▶ [The task] Each line below that includes the word "stopped" is to be reported.

Excerpts from a dataset
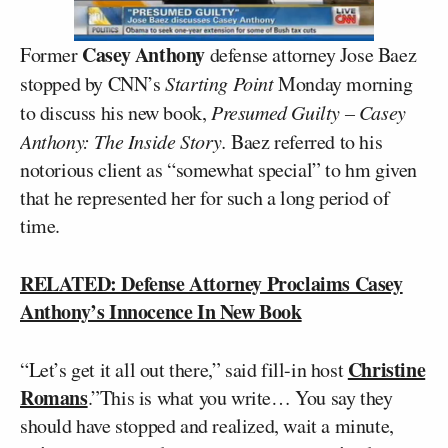
Casey Anthony
Former
defense attorney Jose Baez
stopped by CNN’s
Starting Point
Monday morning
to discuss his new book,
Presumed Guilty – Casey
Anthony: The Inside Story.
Baez referred to his
notorious client as “somewhat special” to hm given
that he represented her for such a long period of
time.
RELATED: Defense Attorney Proclaims Casey
Anthony’s Innocence In New Book
Christine
“Let’s get it all out there,” said fill-in host
Romans
.”This is what you write… You say they
should have stopped and realized, wait a minute,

▶ [Your response]
stopped by CNN’s
should have stopped and realized, wait a minute,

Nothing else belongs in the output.